Erick Larson, grain crops specialist with the Mississippi State University Extension Service, said repeated rains, relatively low temperatures and high humidity prevented corn from drying in the field as quickly as it should have.
“When grain is subjected to wet conditions and it doesn't dry normally, its quality can deteriorate, and it will actually lose seed weight,” Larson said. “High-moisture grain also presents difficulties to producers and grain handlers as they try to prevent it from deteriorating while it is in storage and transport.”
Although June and July were dry, significant rains came in August and carried into September. The crop had more lodging than normal because of problems associated with a late harvest and localized storms early in the season.
“Despite enduring rainfall that was two to four times above normal, two hurricanes and one tropical storm, the corn crop held up remarkably well,” Larson said. “We did not experience a lot of high winds, which could have caused catastrophic damage by lodging, or blowing down, the unharvested corn crop.”

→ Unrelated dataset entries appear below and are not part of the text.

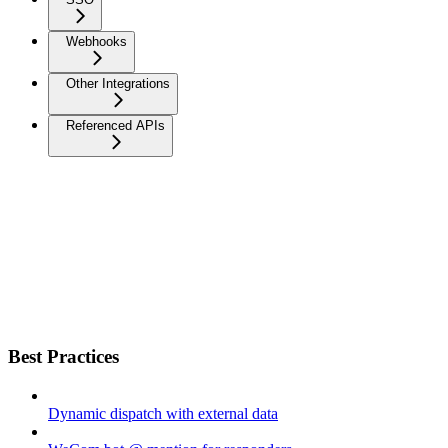
Webhooks
Other Integrations
Referenced APIs
Best Practices
Dynamic dispatch with external data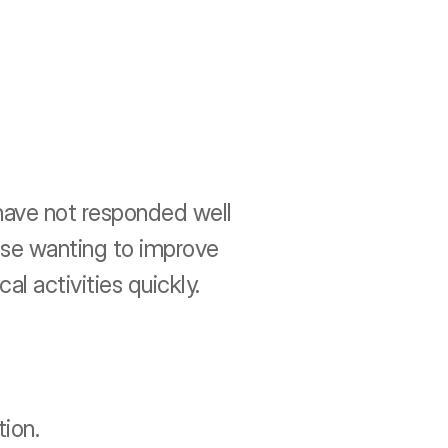
 have not responded well 
ose wanting to improve 
cal activities quickly.
ion.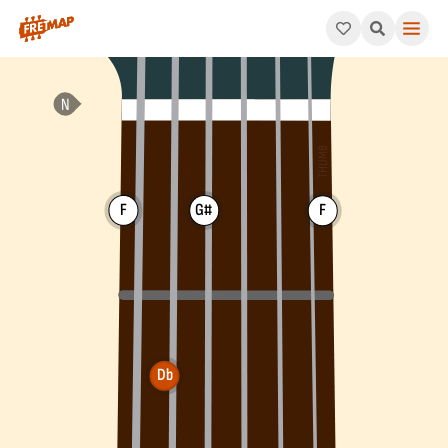
How to play Db Major Chord (Dbmaj). This pattern consists of 
F
G#
F
Db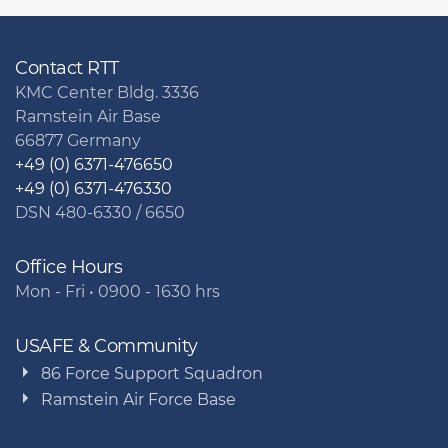
Contact RTT
KMC Center Bldg. 3336
Ramstein Air Base
66877 Germany
+49 (0) 6371-476650
+49 (0) 6371-476330
DSN 480-6330 / 6650
Office Hours
Mon - Fri • 0900 - 1630 hrs
USAFE & Community
86 Force Support Squadron
Ramstein Air Force Base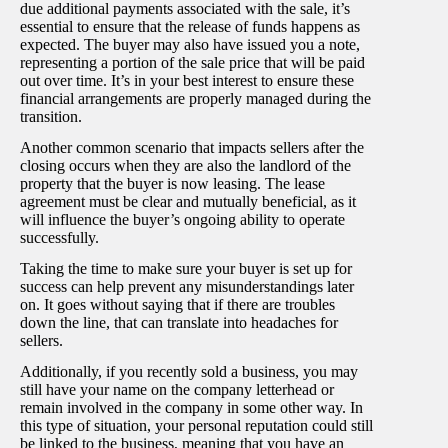
due additional payments associated with the sale, it’s
essential to ensure that the release of funds happens as
expected. The buyer may also have issued you a note,
representing a portion of the sale price that will be paid
out over time. It’s in your best interest to ensure these
financial arrangements are properly managed during the
transition.
Another common scenario that impacts sellers after the
closing occurs when they are also the landlord of the
property that the buyer is now leasing. The lease
agreement must be clear and mutually beneficial, as it
will influence the buyer’s ongoing ability to operate
successfully.
Taking the time to make sure your buyer is set up for
success can help prevent any misunderstandings later
on. It goes without saying that if there are troubles
down the line, that can translate into headaches for
sellers.
Additionally, if you recently sold a business, you may
still have your name on the company letterhead or
remain involved in the company in some other way. In
this type of situation, your personal reputation could still
be linked to the business, meaning that you have an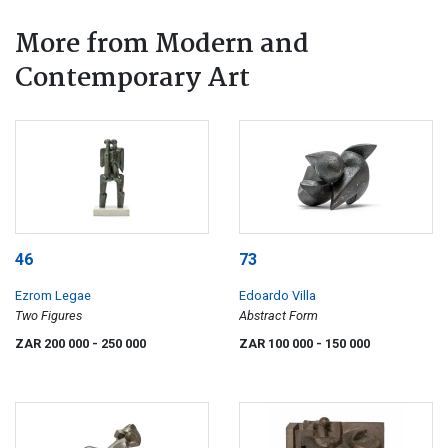
More from Modern and
Contemporary Art
46
73
Ezrom Legae
Edoardo Villa
Two Figures
Abstract Form
ZAR 200 000
- 250 000
ZAR 100 000
- 150 000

Corn reaches maturity at about 30 percent moisture and then typically dries to 15 percent moisture over a 25-day period.
“This year, grain moisture content stayed from 17 percent to 20 percent from late August to early September,” Larson said. “These conditions promoted deterioration and the growth of ear molds that reduce the grain's quality.”
Larson estimated yields will average about 10 percent lower than last year's statewide record average of 150 bushels per acre.
“Dry-land yields statewide are a little better than what they were last year and should average more than 100 bushels per acre,” Larson said. “Irrigated acres will probably average about 190 bushels an acre or slightly less. Last year, irrigated corn averaged more than the 200-bushel-per-acre benchmark.”
Jerry Singleton, area agronomist based in Leflore County, said this year's good irrigated corn yields won't compare to last year's when Leflore County broke its old record by 25 to 30 bushels an acre.
“We just finished harvesting three irrigated variety trial fields where we had 14 varieties growing at each location,” Singleton said. “We averaged more than 200 bushels an acre on these fields.”
Singleton said August rains compromised grain quality and led to some corn rot problems.
Charlie Stokes, area agronomist based in Monroe County, said dry-land corn growers in the northeastern part of the state have been pleasantly surprised by the crop they have.
“We had a lot of corn planted later than we liked, but it ended up working out pretty well because the rains we got late in July were key to helping our yield,” Stokes said. “It was one of the few times that a later-planted crop worked out.”
Only a few corn fields in this part of the state had been harvested by the end of September, but yields have been between 90 and 150 bushels an acre.
“The bulk of our crop is being harvested in this range, and we're real pleased with that. It's a little above our historical average,” Stokes said. “We've got some dry spots that were under that yield figure and some areas that cut from 170 to 180 bushels an acre.”
While yields were good, prices are down from their early highs and input costs have continued to rise.
“With the high fertilizer and input costs, I think a lot of growers will be scratching their heads when they talk about corn next year,” Stokes said. “With as much fertilizer as corn needs, they'll have to pencil out a profit on paper. If it doesn't work out on paper, it will be hard to work it out in the field.”